What’s interesting to me is that the do-over rule also nullifies all penalties except personal fouls, which leaves some interesting strategy decisions. Is it possible for a thrown ball to hit the screen?
You know, if a team with a tired D had to punt, couldn’t they just tell the punter to kick a couple off of the scoreboard to give their defence an extra rest? The punt coverage team would take a toll, of course.
Edit: It’d probably be too risky to try this, but a kick off of the scoreboard would be a free timeout, too.
That’s the big one. Imagine dropping back to pass, everyone’s covered, and you’re able to fire the ball into the scoreboard for a do-over instead of throwing it out of bounds for an incompletion.
Throwing it at the screen would, I expect, trigger an intentional grounding flag. To avoid that, the QB must be outside the pocket AND throw it towards the line of scrimmage. The screen is not towards the line of scrimmage.
I dunno…the ball would likely be thrown in the direction of the line of scrimmage, with a very steep arc. It might even cross the line of scrimmage before hitting the bottom of the screen.
That might be tricky.
You’ll have to check the fine print on the rule, but the way the the press release reads this wouldn’t matter. It says “No penalties will count, other than personal fouls.” and therefore the possible Intentional Grounding violation would be moot.
Frankly I’d be very surprised and impressed if any QB could throw a football 90+ feet vertically while under duress, but just to be sure:
"Intentional grounding will be called when a passer, facing an imminent loss of yardage due to pressure from the defense, throws a forward pass without a realistic chance of completion.
Intentional grounding will not be called when a passer, while out of the pocket and facing an imminent loss of yardage, throws a pass that lands at or beyond the line of scrimmage, even if no offensive player(s) have a realistic chance to catch the ball (including if the ball lands out of bounds over the sideline or end line)."

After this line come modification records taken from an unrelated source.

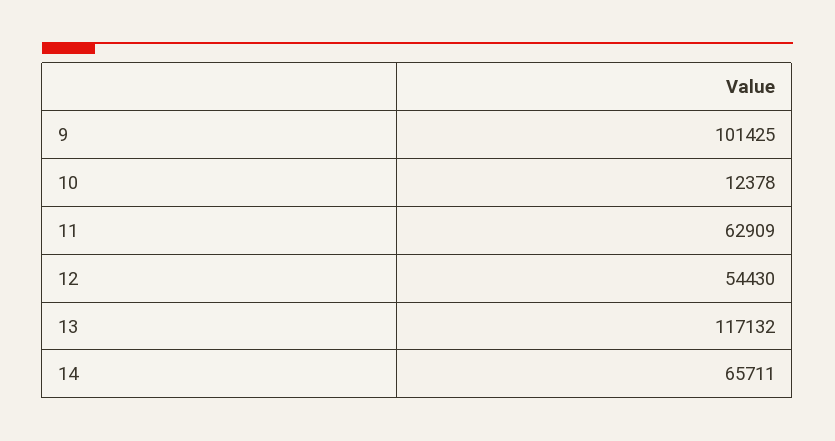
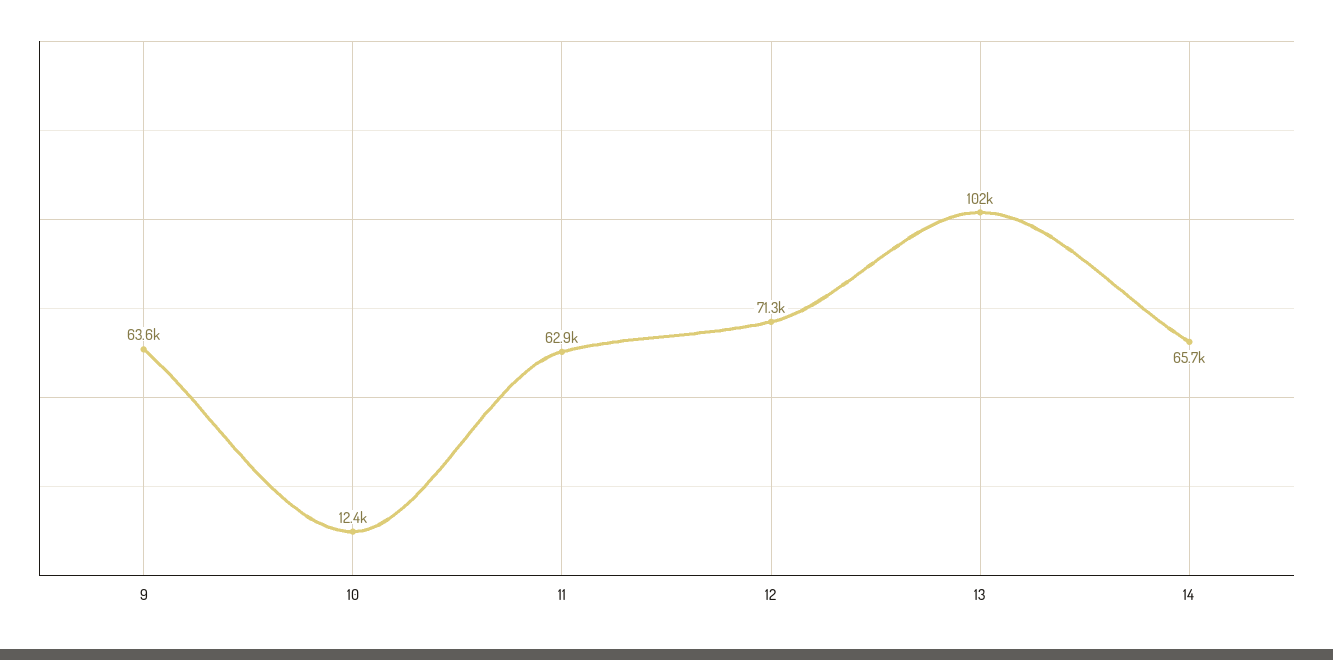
9: 101425 -> 63600
12: 54430 -> 71300
13: 117132 -> 102000

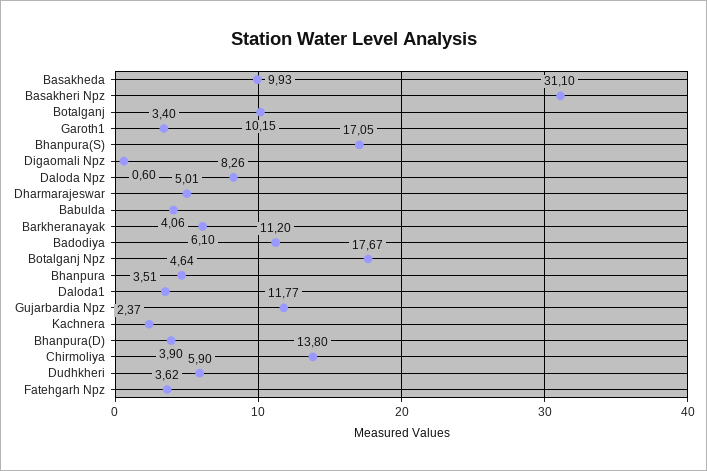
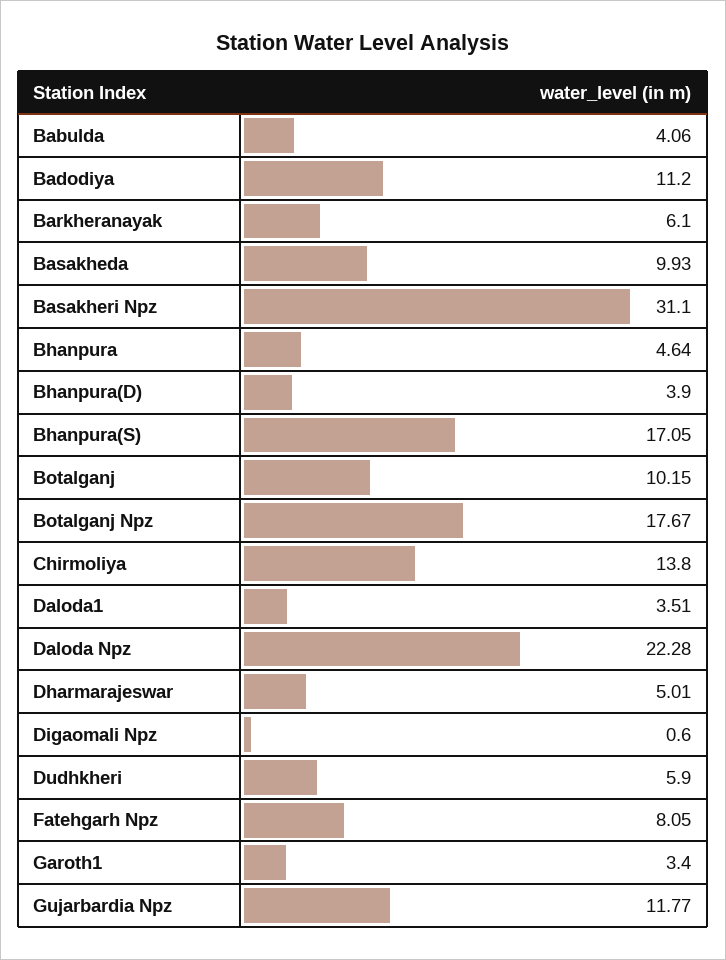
Daloda Npz: 8.26 -> 22.28
Kachnera: 2.37 -> none
Fatehgarh Npz: 3.62 -> 8.05

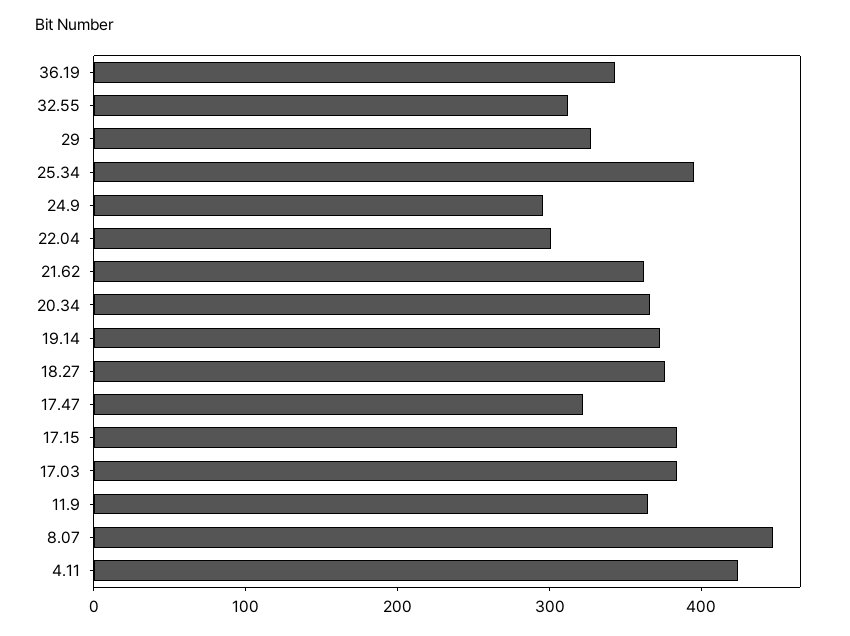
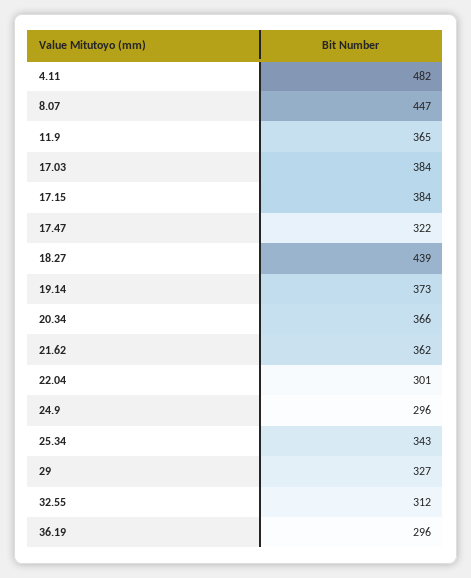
36.19: 340 -> 296
25.34: 400 -> 343
18.27: 380 -> 439
4.11: 420 -> 482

Since the NFL doesn’t officially publish the full rulebook, I’m unsure if the hitting-the-scoreboard rule applies to throws.
Thing is, throwing at the screen is risky. Miss, and it’s a live ball if anybody catches it.
What’s your point? The way the rule is described in that release completely overrides all of this. It says very clearly that NO PENALTIES WILL COUNT except Personal Fouls. If the QB is grounding the ball or not is moot if it hits the scoreboard.
I’m not expecting anyone to make a habit of it, but if it happens just once under some bizarre circumstance it’ll be a media fiasco.
From the sound of it the screen is so big you could throw it forward at an angle so if you don’t get it high enough it would land out of bounds.
I remember back when they used to do skills competitions during the probowl week that quarterbacks would routinely throw the ball 60+ yards downfield. I can’t imagine throwing 90 feet vertically would be much harder than throwing it 180 feet horizontally.
Does that cover all instances when the ball hits the screen, or only kicks from scrimmage?
FYI, the minor league Arena League 2 has not shut down. (it’s kind of funny when a minor league has its own minor league. ) I guess their costs are so low they can stick around even now.
Suppose there are only a few seconds to go in a very tight game. It is 13-7, when a team scores a TD to tie the game. The extra point kick will decide the outcome. The ball is snapped, poorly, and the holder misses the ball. The kicker picks up the ball, turns around, and boots the ball up into the screen. Now what?
I have never seen a field goal snap that didn’t touch the holder.
Three things come to mind in Zebra’s situation. First, it would have to be a field goal not an extra point, but that’s minor. Second, place kickers aren’t punters, usually they don’t even act as backup punters, so it’s unlikely the kicker would have the ability to hit the screen. Third, if the holder totally missed the snap, and the kicker was able to evade the rush long enough to turn around, pick up the ball and make a difficult punt into the screen while on the run, I’ll give him the do-over, just so I could see the highlight on SportsCenter.
Most NFL special teams coaches do have kickers practice punting occasionally in case the regular punter gets injured during a game, though- and vice versa (remember Michael Koenen kicking a 51-yard field goal for Atlanta?)
It’s pretty rare for any other player to be the emergency punter. Usually it’s a quarterback if so.
This post is really, really funny.
I thought it was a keyboard-ruiner for sure but nobody else seems to have thought so.
It’s too close to being real. :eek:
Here’s my scenario:
The Cowboys are at their opponent’s 45 yard line, down by 1, with 18 seconds remaining and no timeouts. On 3rd and 10, Romo completes a quick 8-yard pass to a receiver who is tackled inbounds at the 37; this takes about 5 seconds. There’s no time to bring on the kicking team nor to set up the next play, and you can’t spike the ball because it’s 4th down. If Romo can do it a reasonable percentage of the time, shouldn’t he receive the snap and chuck the ball at the screen for the opportunity to bring on the FG team?